On March 31, 2020, the Republic of Artsakh (Nagorno Karabakh) successfully held its presidential (sixth) and parliamentary (seventh) elections, with the Central Election Commission (CEC) reporting that 72.7 percent (76,728 voters) of Artsakh’s 105,540 eligible voters cast ballots at polling places across the republic.
Sadly, several individual states and international organizations responded to this exercise in democratic self-government by joining with the authoritarian regimes of Azerbaijan and Turkey in refusing to recognize and – in some cases – even condemning these elections. Others withheld direct criticism, explaining their refusal to recognize the legal framework of these presidential and parliamentary elections considering the ongoing OSCE Minsk Process for peacefully resolving the Nagorno-Karabakh conflict.
We remind all those offering such ill-advised criticism that the initial OSCE/CSCE decision of March 24, 1992, which laid the very foundation for the Minsk Process, refers directly to the “elected representatives” of Nagorno-Karabakh (Artsakh) as a participant in the peace process. It goes without saying, that, in order to have “elected representatives,” elections must be held, meaning that these Artsakh elections are not at odds with the OSCE but, rather, fully in line with the foundational OSCE agreements at the heart of the Minsk Group process.
The OSCE Minsk Group Co-Chairs, in their March 31, 2020, statement on these elections, properly noted that they “recognize the role of the population of Nagorno-Karabakh in deciding its future.” Yet they contradict this commonsense conclusion by saying that these elections – and the leaders democratically chosen by this free and fair electoral process – do not have any bearing on the legal status of Nagorno-Karabakh. They further seek to dismiss the human and civil rights of Artsakh citizens by saying “that Nagorno-Karabakh is not recognized as an independent and sovereign state by any of the Co-Chair countries or any other country,” when such rights are inalienable and not contingent upon any third party acceptance or agreement.
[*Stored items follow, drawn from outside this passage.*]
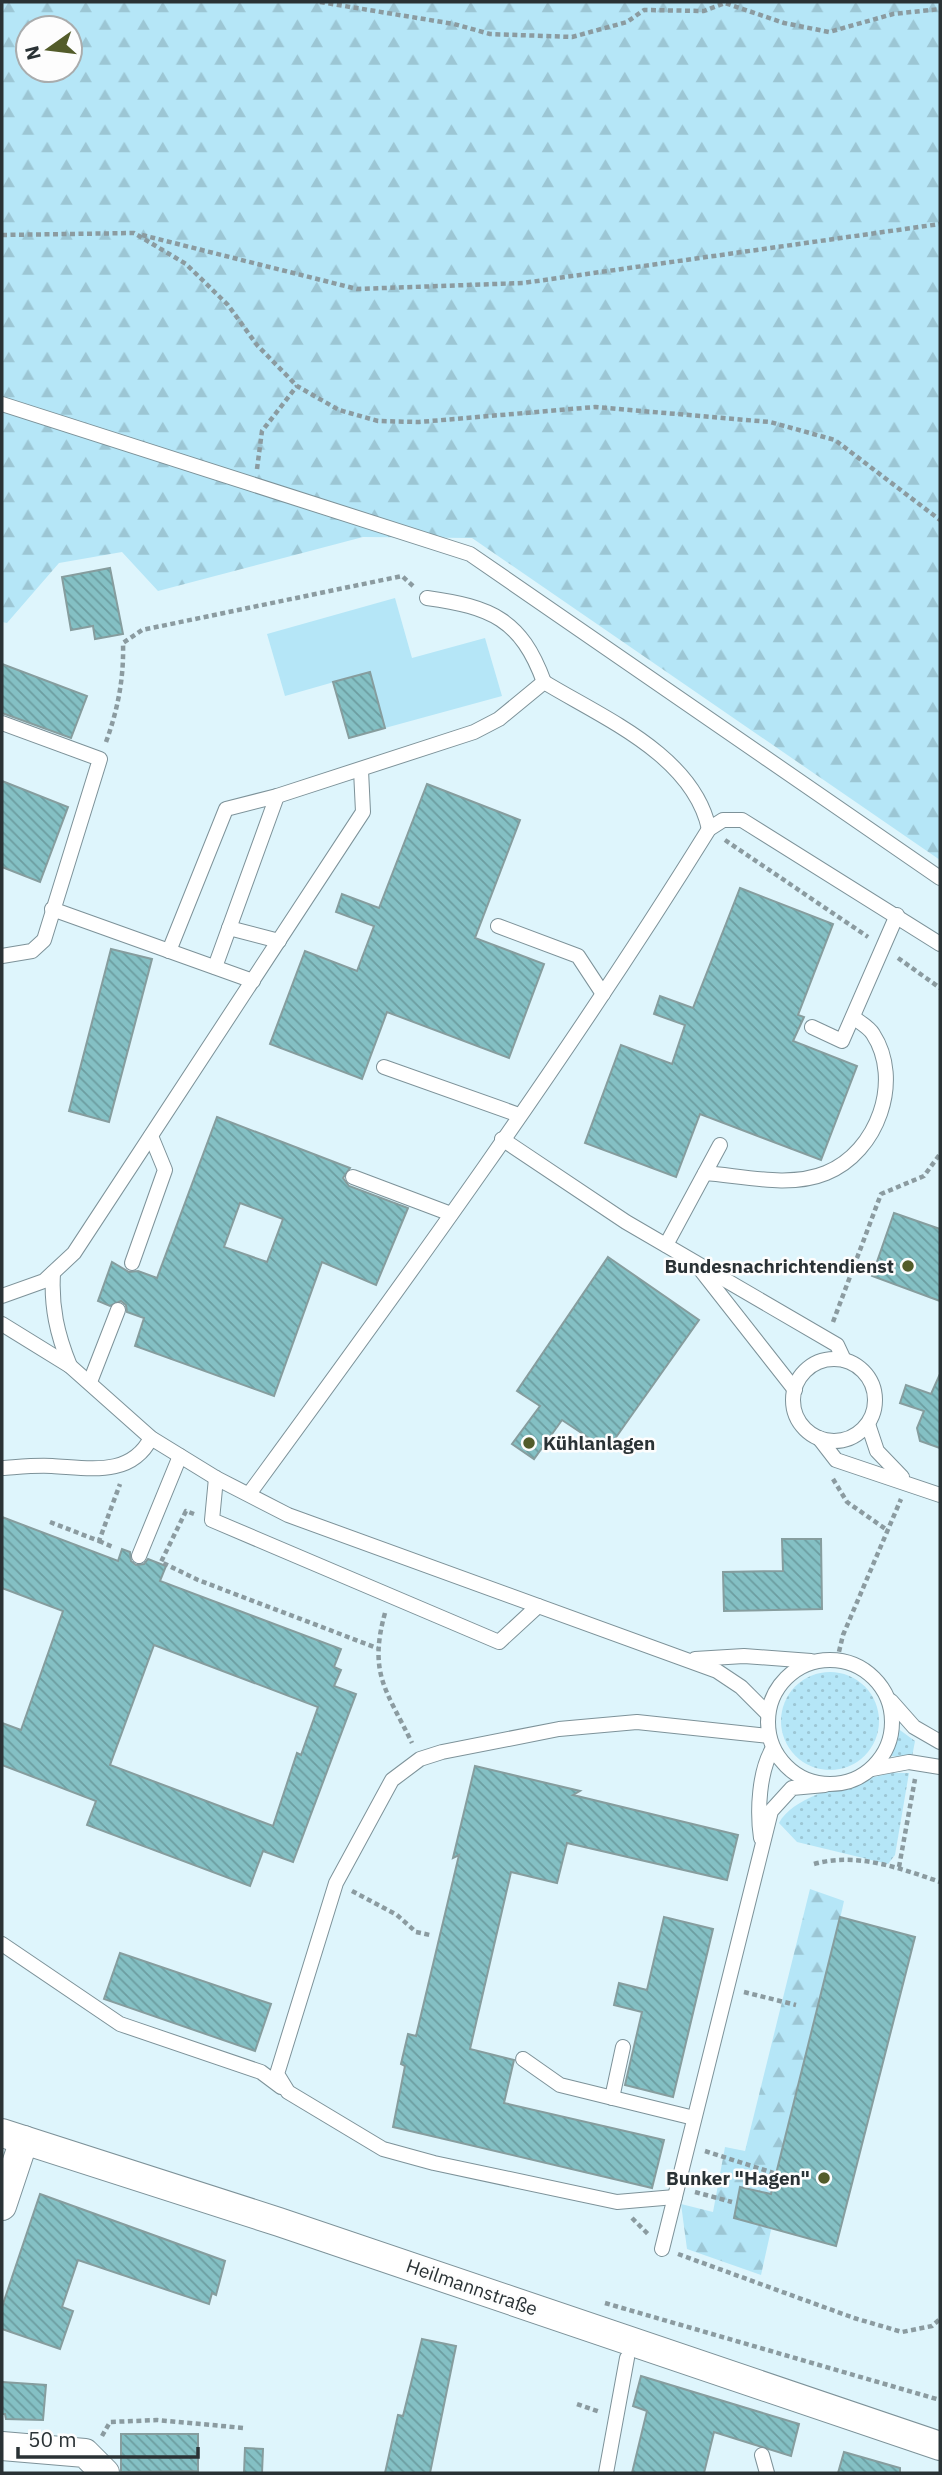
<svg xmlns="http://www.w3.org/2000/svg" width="942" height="2475" font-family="'IBM Plex Sans',sans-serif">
<defs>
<pattern id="grass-dots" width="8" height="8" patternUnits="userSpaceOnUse" patternTransform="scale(1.75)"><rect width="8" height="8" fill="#b5e6f7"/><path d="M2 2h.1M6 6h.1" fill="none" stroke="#9cc6d4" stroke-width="1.8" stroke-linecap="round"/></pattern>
<pattern id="forest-firs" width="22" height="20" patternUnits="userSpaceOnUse" patternTransform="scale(1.75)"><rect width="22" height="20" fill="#b5e6f7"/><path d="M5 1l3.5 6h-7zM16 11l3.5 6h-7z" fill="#9cc6d4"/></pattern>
<pattern id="building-back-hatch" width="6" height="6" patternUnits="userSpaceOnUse" patternTransform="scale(1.75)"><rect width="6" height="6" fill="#84c0c4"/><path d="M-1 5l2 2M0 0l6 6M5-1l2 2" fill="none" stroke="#6c9da0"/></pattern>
</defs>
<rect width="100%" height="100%" fill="#def5fc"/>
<g fill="url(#grass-dots)">
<circle cx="830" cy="1721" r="49"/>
<path d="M897 1728 915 1741 912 1757 889 1756Z"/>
<path d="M891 1773H909L895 1855 888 1864 797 1842 779 1823C795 1793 859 1781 891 1773Z"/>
</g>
<g fill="url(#forest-firs)" fill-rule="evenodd">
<path d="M2 2H940V860L472 538 363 537 158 591 122 552 59 563 7 623 2 622ZM28 28H70V70H28Z"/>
<path d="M810 1889 844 1901 761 2275 687 2249 681 2204 713 2212 725 2147 745 2151Z"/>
</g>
<path fill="#b5e6f7" d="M395 598 412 658 485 638 502 696 385 728 369 672 285 696 267 634Z"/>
<g fill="url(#building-back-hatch)" stroke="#869d9e" stroke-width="2" fill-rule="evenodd">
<path d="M110 568 123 634 95 639 93 626 71 630 62 577Z"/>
<path d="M2 664 87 696 71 738 2 713Z"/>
<path d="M370 672 385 728 349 738 333 682Z"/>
<path d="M2 781 68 807 40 882 2 867Z"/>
<path d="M427 784 520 820 475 938 544 964 509 1058 387 1012 362 1079 270 1044 305 951 357 971 374 926 336 912 342 894 379 908Z"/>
<path d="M740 888 833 924 798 1015 804 1017 793 1041 857 1066 821 1160 700 1114 676 1177 585 1143 621 1045 672 1064 685 1025 654 1014 660 996 693 1008Z"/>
<path d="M111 949 152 959 109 1122 69 1111Z"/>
<path d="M217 1117 350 1168 343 1178 349 1186 408 1208 376 1285 322 1262 274 1396 135 1346 144 1318 127 1312 126 1305 121 1301 110 1306 98 1301 112 1262 129 1272 138 1271 157 1278ZM240 1203 283 1219 267 1262 224 1247Z"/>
<path d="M894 1213 940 1229V1301L872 1276Z"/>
<path d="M608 1257 699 1320 607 1450 562 1420 534 1459 512 1444 540 1406 517 1391Z"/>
<path d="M940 1374V1448L920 1441 917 1428 924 1411 900 1403 906 1385 931 1394Z"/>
<path d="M2 1517 118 1561 122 1549 130 1552 131 1561 136 1565 144 1564 148 1559 166 1566 160 1581 341 1649 334 1667 341 1670 334 1686 356 1694 293 1862 263 1851 250 1886 87 1825 96 1801 2 1765V1723L21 1730 63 1611 2 1588ZM154 1645 318 1707 301 1755 297 1753 273 1826 110 1765Z"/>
<path d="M782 1539H821L822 1609 724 1611 723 1572 783 1571Z"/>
<path d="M475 1766 580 1791 573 1795 738 1835 727 1880 567 1843 557 1883 511 1872 470 2049 514 2060 504 2103 664 2140 652 2188 393 2127 405 2066 401 2064 408 2034 416 2036 459 1855 453 1858Z"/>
<path d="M664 1917 713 1929 673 2097 625 2085 642 2012 614 2005 619 1983 647 1990Z"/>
<path d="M840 1917 915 1937 836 2246 734 2218 740 2187 771 2194Z"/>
<path d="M120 1953 271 2004 255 2051 104 1999Z"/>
<path d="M40 2194 225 2261 216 2295 212 2293 209 2304 78 2260 62 2307 73 2311 60 2349 2 2329V2307Z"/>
<path d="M422 2339 456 2346 430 2473H385L398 2415 403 2416Z"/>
<path d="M641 2376 799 2424 791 2456 714 2432 704 2473H632L647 2411 633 2406Z"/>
<path d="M2 2382 46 2385 43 2420 6 2419 5 2414H2Z"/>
<path d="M121 2434H198V2471L121 2472Z"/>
<path d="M245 2448 263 2449 262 2473H244Z"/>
<path d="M844 2452 900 2468V2473H838Z"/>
</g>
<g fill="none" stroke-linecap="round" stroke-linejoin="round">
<g stroke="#7d9299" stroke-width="16">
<g id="lane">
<path d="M2 404 470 554 940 878"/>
<path d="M427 598C491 607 521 619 544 682"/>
<path d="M2 723 100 759 44 940 32 951 2 956"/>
<path d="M52 909 253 981"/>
<path d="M498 926 578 956 603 994"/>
<path d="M229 928 279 941"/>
<path d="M169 951 226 809 277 796 474 732 499 719 544 682C603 718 693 755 709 829"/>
<path d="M215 967 277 796"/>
<path d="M812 1027 842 1041 897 915"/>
<path d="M384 1067 519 1115"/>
<path d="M502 1139 626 1222 837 1345 844 1360"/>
<path d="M705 1173C743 1176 790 1188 826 1173 878 1152 903 1080 873 1034 869 1027 859 1022 853 1017"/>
<path d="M353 1177 451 1214"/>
<path d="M666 1245 720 1145"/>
<path d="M132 1263 165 1170 151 1136"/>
<path d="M700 1269 795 1390"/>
<path d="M53 1273C51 1307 57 1334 70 1366"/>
<path d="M2 1296 44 1281 74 1253 363 812 361 770"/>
<path d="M2 1324 70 1366 151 1438 216 1478 288 1515 717 1671 741 1687 768 1714"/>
<circle cx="834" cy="1400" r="41"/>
<path d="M90 1382 118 1310"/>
<path d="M868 1424 877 1451 902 1477"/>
<path d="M819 1438 836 1460 940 1495"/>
<path d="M2 1468C18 1467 36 1465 52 1466 90 1468 131 1477 151 1438"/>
<path d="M216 1478 212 1520 499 1642 538 1606"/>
<path d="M249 1494C408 1277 567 1058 709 829L723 820H742L940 944"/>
<path d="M139 1556 180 1456"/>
<path d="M695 1659 744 1656 811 1661"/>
<circle cx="830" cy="1722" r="62"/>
<path d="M891 1701 914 1727 940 1742"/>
<path d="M872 1769 909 1762 940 1767"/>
<path d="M761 1838C757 1811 759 1771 773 1748"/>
<path d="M2 1944 120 2024 261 2072 281 2087"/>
<path d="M523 2059 560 2085 694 2118"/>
<path d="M612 2098 623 2047"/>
<path d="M675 2197 617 2202 434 2163 383 2149 288 2092 277 2074 336 1883 392 1780 420 1759 442 1752 559 1729 637 1722 769 1736"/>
<path d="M662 2249 771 1811 792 1788 825 1785"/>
<path d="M762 2455 767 2473"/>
<path d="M606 2473 627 2358"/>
</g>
</g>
<g stroke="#7d9299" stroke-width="30">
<g id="street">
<path d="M2 2133 279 2222 940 2446"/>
<path d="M2 2206 24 2140"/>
<path d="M2 2446 85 2453 105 2473"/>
</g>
</g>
<g stroke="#8b9ba0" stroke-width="4.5" stroke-dasharray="5 3.5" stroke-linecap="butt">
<path d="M320 2 454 24 490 34 572 37 627 22 644 10 704 11 725 3 784 23 829 32 893 14 940 9"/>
<path d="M2 235 134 233 186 264 228 305 257 345 297 386 339 410 378 421 419 422 595 407 770 422 835 440 940 520"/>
<path d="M142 235 357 289 523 283 940 224"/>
<path d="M257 469 262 431 297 386"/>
<path d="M106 742C118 709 124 678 123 643L142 630 402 576 413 586"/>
<path d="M725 840 868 937"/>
<path d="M898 958 940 988"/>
<path d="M833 1322 881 1194 924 1176 940 1154"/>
<path d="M833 1479 847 1502 887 1530"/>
<path d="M194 1514 186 1511 161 1562 198 1580 377 1648"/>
<path d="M50 1522 99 1541 120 1484"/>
<path d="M99 1541 113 1547"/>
<path d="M385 1613C368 1674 387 1691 412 1743"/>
<path d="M837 1660 843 1635 901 1499"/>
<path d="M814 1864C856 1852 900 1868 940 1882"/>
<path d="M899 1867 915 1779"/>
<path d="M352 1891 397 1915 416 1932 430 1935"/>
<path d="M744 1992 796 2005"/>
<path d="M705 2151 783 2176"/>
<path d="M695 2192 732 2202"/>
<path d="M632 2218 648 2234"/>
<path d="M678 2254 854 2318 902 2332 932 2326 940 2319"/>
<path d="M605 2303 940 2400"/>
<path d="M577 2404 600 2412"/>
<path d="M102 2436 110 2422 157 2420 244 2428"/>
</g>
<use href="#lane" stroke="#fff" stroke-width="14"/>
<use href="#street" stroke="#fff" stroke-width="28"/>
</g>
<g fill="#535c2a" stroke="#fdfdfd" stroke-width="2.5">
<circle cx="908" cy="1266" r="7"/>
<circle cx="529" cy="1443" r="7"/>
<circle cx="824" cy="2178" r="7"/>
</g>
<g text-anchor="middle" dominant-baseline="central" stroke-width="5" stroke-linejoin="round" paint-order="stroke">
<g font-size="19" font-weight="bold" fill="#2a3235" stroke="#fdfdfd" text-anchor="end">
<text x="894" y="1266">Bundesnachrichtendienst</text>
<text x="543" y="1443" text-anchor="start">Kühlanlagen</text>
<text x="810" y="2178">Bunker "Hagen"</text>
</g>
<g font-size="19" fill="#2a3235" stroke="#fdfdfd">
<text transform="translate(472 2287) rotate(19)">Heilmannstraße</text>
</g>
</g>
<rect width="942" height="2475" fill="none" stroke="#2a3235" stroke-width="7"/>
<g transform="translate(49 49) rotate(256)"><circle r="33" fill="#fdfdfd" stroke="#a9acad" stroke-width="2"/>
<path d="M0-5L12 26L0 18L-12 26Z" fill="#535c2a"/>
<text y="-10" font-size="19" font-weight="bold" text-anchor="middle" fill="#2a3235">N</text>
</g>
<path d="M18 2447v10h180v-10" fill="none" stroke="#2a3235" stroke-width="3.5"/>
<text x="28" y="2447" font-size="21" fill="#2a3235" stroke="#fdfdfd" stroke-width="5" paint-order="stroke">50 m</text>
</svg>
Having rejected democracy for Artsakh and denied its citizens the right to vote, the OSCE Co-Chairs seemingly believe that this population should be represented by means other than popular elections.
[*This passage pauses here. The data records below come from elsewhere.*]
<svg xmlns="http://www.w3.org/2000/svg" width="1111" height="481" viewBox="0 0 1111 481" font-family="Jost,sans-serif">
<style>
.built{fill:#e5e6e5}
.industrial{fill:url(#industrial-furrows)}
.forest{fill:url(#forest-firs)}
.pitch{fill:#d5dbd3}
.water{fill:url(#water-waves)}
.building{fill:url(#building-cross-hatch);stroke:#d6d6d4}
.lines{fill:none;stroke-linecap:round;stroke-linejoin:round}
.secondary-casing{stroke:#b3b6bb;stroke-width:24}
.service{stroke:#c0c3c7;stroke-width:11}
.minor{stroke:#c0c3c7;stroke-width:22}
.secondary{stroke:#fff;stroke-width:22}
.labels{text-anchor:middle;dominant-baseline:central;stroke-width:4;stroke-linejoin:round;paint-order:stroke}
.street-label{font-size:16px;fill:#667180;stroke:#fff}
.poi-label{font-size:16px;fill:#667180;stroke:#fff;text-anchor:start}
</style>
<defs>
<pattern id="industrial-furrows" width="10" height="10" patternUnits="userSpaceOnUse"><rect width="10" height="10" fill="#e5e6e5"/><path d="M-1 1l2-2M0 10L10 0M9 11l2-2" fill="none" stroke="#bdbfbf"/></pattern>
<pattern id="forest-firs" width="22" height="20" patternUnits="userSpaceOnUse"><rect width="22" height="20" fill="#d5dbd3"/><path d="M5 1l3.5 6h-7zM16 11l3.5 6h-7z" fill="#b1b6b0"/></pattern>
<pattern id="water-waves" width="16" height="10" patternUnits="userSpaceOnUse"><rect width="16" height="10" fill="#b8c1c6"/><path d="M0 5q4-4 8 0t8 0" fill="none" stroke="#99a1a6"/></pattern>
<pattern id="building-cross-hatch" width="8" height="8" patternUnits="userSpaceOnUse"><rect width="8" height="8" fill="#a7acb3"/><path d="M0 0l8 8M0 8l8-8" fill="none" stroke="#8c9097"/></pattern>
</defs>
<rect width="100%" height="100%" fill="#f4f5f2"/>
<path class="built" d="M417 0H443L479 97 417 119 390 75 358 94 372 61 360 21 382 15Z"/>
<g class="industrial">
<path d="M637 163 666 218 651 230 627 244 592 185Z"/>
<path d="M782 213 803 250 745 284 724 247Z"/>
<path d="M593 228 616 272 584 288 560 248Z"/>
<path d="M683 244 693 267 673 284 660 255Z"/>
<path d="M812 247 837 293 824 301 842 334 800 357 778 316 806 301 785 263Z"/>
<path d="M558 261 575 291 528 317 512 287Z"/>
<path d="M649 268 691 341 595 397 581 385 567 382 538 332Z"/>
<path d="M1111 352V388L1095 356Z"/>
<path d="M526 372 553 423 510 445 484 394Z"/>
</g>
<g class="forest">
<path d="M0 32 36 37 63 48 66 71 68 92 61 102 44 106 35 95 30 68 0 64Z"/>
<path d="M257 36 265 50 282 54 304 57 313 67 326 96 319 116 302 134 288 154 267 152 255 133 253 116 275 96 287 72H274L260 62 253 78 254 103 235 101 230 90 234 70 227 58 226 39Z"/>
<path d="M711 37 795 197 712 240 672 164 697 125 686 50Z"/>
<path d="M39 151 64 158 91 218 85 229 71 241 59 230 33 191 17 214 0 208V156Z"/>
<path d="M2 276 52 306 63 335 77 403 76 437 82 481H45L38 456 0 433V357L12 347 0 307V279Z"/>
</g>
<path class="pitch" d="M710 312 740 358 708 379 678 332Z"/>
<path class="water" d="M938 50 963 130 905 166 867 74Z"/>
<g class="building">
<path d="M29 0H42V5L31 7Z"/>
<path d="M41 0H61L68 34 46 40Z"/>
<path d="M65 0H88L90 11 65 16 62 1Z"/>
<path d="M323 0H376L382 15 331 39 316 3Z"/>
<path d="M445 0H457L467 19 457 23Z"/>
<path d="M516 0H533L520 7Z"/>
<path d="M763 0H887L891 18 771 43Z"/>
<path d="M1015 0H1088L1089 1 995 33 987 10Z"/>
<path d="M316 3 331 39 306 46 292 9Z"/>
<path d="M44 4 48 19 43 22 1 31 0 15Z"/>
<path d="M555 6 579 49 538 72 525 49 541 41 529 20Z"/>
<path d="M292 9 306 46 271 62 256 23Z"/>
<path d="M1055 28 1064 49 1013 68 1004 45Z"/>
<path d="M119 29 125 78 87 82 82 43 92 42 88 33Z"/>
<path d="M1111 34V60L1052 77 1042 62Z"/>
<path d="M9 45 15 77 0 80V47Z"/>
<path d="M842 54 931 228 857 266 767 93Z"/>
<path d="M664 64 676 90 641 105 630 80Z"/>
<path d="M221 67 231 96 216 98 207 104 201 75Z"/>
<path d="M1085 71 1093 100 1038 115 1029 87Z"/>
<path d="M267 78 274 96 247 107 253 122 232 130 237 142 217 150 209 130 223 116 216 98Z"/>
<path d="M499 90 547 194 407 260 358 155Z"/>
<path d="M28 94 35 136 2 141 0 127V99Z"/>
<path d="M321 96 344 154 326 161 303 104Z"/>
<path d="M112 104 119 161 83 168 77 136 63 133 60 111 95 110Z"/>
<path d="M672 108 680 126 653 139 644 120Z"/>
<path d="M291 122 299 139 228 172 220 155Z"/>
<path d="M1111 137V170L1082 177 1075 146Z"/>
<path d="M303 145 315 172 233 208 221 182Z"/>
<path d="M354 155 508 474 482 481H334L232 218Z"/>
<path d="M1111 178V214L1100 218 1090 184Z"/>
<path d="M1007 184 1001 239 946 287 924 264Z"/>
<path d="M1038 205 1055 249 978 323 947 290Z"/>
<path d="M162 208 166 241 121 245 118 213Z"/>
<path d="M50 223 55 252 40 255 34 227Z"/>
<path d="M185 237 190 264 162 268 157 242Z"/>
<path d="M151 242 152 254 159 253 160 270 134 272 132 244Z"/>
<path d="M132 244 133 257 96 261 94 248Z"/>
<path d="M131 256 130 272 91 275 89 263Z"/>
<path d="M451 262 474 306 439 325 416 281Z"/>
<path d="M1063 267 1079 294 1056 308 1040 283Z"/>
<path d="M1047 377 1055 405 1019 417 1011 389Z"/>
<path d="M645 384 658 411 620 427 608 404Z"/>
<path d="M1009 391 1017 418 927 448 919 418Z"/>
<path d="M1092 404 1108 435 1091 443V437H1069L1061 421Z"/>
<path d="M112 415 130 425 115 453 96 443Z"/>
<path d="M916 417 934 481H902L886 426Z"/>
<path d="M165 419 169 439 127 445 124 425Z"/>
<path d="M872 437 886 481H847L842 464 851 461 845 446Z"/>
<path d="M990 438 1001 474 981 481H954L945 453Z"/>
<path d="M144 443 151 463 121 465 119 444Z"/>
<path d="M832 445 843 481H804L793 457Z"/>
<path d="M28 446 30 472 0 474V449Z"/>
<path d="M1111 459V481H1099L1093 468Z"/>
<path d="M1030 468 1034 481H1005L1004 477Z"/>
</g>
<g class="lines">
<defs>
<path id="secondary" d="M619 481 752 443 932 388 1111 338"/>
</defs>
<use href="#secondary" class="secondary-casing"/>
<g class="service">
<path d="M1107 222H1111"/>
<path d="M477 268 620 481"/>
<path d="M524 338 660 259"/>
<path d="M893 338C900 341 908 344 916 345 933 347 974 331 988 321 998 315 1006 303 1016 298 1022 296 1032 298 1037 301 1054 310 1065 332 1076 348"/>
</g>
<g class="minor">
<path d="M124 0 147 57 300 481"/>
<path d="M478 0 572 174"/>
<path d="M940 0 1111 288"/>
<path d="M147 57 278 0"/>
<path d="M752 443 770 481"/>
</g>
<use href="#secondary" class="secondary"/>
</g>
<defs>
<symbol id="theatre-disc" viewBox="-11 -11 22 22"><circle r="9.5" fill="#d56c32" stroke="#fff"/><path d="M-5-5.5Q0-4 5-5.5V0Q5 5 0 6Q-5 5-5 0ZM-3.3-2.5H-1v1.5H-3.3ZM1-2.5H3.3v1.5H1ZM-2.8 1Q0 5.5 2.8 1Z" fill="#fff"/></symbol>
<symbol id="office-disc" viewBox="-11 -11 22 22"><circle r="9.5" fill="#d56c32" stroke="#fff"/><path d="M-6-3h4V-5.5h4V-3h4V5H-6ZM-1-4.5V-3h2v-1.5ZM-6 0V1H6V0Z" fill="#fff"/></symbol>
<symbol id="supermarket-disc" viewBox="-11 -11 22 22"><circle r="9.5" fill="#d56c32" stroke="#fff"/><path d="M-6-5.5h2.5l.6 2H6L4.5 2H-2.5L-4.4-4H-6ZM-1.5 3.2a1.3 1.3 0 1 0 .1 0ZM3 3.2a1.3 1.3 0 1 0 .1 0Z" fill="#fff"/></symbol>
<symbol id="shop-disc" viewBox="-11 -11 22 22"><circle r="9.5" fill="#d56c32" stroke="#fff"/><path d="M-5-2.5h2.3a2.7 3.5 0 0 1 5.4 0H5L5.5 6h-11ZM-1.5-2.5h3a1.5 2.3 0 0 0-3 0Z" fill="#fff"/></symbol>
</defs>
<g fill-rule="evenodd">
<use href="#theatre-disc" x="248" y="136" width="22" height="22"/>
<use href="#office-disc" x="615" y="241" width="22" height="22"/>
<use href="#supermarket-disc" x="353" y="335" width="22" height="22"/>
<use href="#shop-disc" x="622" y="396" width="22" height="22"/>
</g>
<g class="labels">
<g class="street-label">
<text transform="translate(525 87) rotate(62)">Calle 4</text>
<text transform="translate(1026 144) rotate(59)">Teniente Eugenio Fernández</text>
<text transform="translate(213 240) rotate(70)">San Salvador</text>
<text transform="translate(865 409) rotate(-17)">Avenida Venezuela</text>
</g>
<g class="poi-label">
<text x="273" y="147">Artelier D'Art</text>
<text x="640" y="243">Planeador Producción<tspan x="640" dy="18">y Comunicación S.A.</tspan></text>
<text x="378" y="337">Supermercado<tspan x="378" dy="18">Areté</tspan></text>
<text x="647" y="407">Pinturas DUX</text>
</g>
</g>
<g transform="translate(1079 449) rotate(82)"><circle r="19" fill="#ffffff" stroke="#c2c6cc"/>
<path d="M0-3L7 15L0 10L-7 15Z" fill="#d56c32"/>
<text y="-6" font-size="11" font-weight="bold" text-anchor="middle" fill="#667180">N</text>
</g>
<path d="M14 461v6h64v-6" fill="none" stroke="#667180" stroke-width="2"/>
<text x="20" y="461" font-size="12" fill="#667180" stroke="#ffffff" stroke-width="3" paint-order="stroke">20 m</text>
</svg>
States and state-level bodies aligning with the corrupt and authoritarian Azerbaijani government’s attack on free and fair Artsakh elections do a disservice to their own international commitments and obligations to uphold and defend the universal principle that: “All peoples have the right of self-determination,” including the right to freely determine their political status through “genuine periodic elections which shall be by universal and equal suffrage and shall be held by secret ballot, guaranteeing the free expression of the will of the electors.” (International Covenant on Civil and Political Rights, adopted by the General Assembly of the United Nations on 19 December 1966).
The Armenian National Committee-International, in cooperation with partner organizations worldwide, will continue to strive for the international recognition of the right to self-determination of the people of Artsakh and of independence of the Republic of Artsakh (Nagorno-Karabakh). We expect, in fact, we demand, that states and international organizations claiming to be committed to human rights, justice, and peace refrain from any actions hindering the exercise of these rights and freedoms by the people of Artsakh to self-determination. The international community is obliged to assist Artsakh to express the will of its population through free and fair elections.